Living Trusts have become enormously popular in recent years and provide the backbone of many estates, simple and complex. They provide an alternative to a Will and have the principal advantage of avoiding probate on a person's death. There is also a lot of hype and misinformation surrounding Living Trusts so you should always consult an attorney when considering preparing and funding a Living Trust.

How a Living Trust Works

Unlike a Will which has no legal effect while you are alive and only becomes operative on your death, a Living Trust is a document which, when executed, governs property in the trust. Typically, a single person or a husband and wife together create a Living Trust. The creators of the trust are known as the settlors or trustors. Once the trust is created, the settlors (trustors) "fund" the trust by transferring title of their assets to the trust. This can be a simple or complicated process depending on a person's assets. Bank accounts can be transferred to the trust by having the bank change the account name. Real property must be deeded to the trust. Partnership, shareholder, and LLC membership interests must also be transferred to the trust by procedures unique to each form of business. Other assets require other procedures for transfer.

Once the trust is funded, the terms of the trust apply to all of the property which has been transferred to the trust. A trust typically provides that the settlors (trustors) can have full use of the property during their lives and, on their deaths, the trust will distribute to named beneficiaries or to other trusts created for custodial or tax purposes.

The person or persons in charge of the trust are the trustees. Usually the original trustees are the settlors who created the trust. If the settlors become incapacitated or die, the trust names successor trustees to take over the trust who are bound by the terms of the trust. In this way probate is avoided on a person's death because property which is already in the trust simply continues in the trust. The trust survives the settlor's death. The only thing that changes on the death of the settlor is the trustee - like changing the captain of a ship, the ship (trust) stays intact and the cargo (property in the trust) stays onboard, the only thing that changes is the person in charge (new captain.) After the death of the settlor, the successor trustee distributes the property held by the trust according to the trust's terms.

Advantages of a Living Trust

• The principal advantage of a Living Trust is the avoidance of probate which takes time and can be expensive.

• Living Trusts can provide for the management of person's assets if a person becomes incapacitated, without the need for a conservatorship.

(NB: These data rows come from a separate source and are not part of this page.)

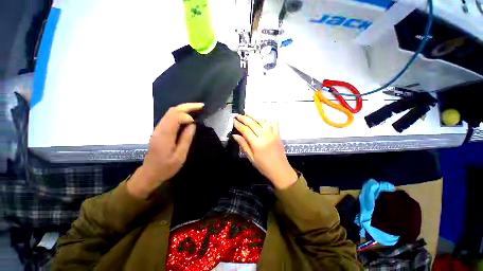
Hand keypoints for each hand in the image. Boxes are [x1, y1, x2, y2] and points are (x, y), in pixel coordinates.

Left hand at [127, 103, 203, 198]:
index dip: (187, 116)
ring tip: (197, 108)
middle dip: (187, 106)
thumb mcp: (180, 156)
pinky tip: (188, 116)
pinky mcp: (160, 130)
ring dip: (184, 108)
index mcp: (165, 135)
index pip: (175, 117)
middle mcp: (159, 129)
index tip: (196, 122)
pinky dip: (180, 113)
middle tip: (201, 105)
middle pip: (172, 111)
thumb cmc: (166, 167)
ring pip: (170, 112)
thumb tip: (192, 125)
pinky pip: (170, 117)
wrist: (150, 173)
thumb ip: (186, 139)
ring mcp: (158, 129)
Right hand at [233, 114, 297, 188]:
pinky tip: (266, 116)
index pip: (245, 130)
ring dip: (254, 116)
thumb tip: (235, 135)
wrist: (280, 171)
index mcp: (257, 143)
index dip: (239, 125)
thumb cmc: (264, 166)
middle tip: (238, 115)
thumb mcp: (251, 158)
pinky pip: (274, 124)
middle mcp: (265, 136)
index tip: (234, 120)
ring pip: (262, 121)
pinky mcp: (278, 135)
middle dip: (244, 118)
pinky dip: (270, 119)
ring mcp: (272, 134)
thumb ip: (244, 145)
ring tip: (247, 113)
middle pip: (253, 124)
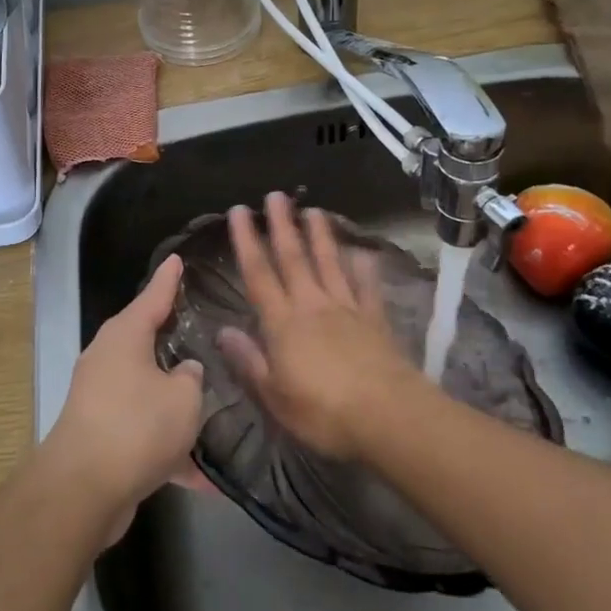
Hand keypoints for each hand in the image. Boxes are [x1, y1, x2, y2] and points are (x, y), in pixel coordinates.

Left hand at [43, 254, 204, 533]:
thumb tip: (185, 371)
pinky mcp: (102, 435)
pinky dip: (169, 449)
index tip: (178, 258)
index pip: (153, 296)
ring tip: (213, 406)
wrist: (83, 489)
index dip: (169, 278)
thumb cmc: (137, 425)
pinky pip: (144, 432)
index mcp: (125, 336)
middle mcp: (108, 359)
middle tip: (204, 328)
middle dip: (173, 338)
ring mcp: (101, 397)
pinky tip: (202, 478)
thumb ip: (191, 378)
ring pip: (147, 390)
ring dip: (175, 403)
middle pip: (146, 340)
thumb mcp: (182, 398)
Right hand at [221, 193, 414, 458]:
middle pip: (293, 258)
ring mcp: (346, 309)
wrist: (388, 416)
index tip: (239, 211)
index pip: (258, 274)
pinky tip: (364, 252)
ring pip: (329, 264)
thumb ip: (248, 361)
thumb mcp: (274, 395)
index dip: (246, 241)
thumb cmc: (323, 411)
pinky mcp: (375, 320)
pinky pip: (367, 288)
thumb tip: (222, 331)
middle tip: (275, 195)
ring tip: (313, 210)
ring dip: (320, 236)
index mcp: (282, 323)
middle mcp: (312, 305)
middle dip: (282, 225)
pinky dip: (364, 268)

Some Disadvantages of a Living Trust

• Living Trusts involve more work to set up and therefore cost more money to prepare. In addition to creating the trust itself, the property of the settlor must be transferred to the trust in order to fund it. Depending on the amount and types of property (real property, business interests, securities) the transfer costs can be significant.

• Many people find the concept and language of a Living Trust to be complicated and less straightforward than that of a Will.

• Living Trusts require maintenance to make sure that all newly acquired assets and assets offered as security for loans be properly transferred to and maintained in the trust.